SELECTED EXTRACT –
"""

He told MPR News that he's aware of only one peer-reviewed study of acid phosphatase in dead individuals. McGee, he said, did not consider whether the test results from dead people at a morgue would be significantly different than those from living survivors of sexual assault at an emergency room.
"You're extrapolating from living victims to dead," Sensabaugh said, "And we don't really know enough about what goes on in the vagina after death to know whether that's a legitimate extrapolation."
McGee used the acid phosphatase test in another murder investigation in Minnesota, MPR News has found. The case was the death of Linda Jensen, a woman who was murdered in her Big Lake home in 1992. McGee was assigned to perform the autopsy. He was called to testify when prosecutors filed charges in 2000 against Jensen's neighbor, Kent Jones.
Jones said he had been having an affair with Jensen. During an interview with MPR News at Stillwater prison on Friday, Jones acknowledged that a DNA test showed that he had sex with Jensen some time before her death.

"""

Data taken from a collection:
"""

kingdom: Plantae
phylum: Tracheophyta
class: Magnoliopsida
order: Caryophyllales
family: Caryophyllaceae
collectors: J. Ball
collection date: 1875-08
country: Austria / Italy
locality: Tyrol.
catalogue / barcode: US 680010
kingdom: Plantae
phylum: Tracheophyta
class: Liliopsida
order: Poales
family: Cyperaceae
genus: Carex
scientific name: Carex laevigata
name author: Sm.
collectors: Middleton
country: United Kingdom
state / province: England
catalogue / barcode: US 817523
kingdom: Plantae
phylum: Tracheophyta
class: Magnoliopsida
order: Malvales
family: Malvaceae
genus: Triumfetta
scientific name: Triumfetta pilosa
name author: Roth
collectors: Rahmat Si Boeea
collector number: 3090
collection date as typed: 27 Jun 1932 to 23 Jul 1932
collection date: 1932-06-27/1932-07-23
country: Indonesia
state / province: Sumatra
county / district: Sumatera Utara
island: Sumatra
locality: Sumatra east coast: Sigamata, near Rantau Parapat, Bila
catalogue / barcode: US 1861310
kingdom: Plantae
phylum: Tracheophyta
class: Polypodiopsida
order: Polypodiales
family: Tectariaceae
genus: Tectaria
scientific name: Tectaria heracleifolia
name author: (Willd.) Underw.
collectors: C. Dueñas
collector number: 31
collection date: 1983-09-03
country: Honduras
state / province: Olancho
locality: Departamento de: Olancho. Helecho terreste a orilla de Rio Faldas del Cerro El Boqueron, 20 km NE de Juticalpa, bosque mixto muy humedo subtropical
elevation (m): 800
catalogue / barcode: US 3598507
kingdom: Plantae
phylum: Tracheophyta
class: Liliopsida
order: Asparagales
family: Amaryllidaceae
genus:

"""

WHAT YOU WILL DO –
**a)** In the news excerpt, where was Linda Jensen murdered?
**b)** Please say whether each statement agrees with the news excerpt: (i) McGee performed the autopsy on Linda Jensen; (ii) MPR News interviewed Jones at Stillwater prison on a Monday; (iii) Sensabaugh knows of several peer-reviewed studies of acid phosphatase in dead individuals.

TASK SOLUTIONS –
**a)** In her Big Lake home.

**b)**
(i) Yes: "McGee was assigned to perform the autopsy."
(ii) No: "During an interview with MPR News at Stillwater prison on Friday"
(iii) No: "he's aware of only one peer-reviewed study of acid phosphatase in dead individuals"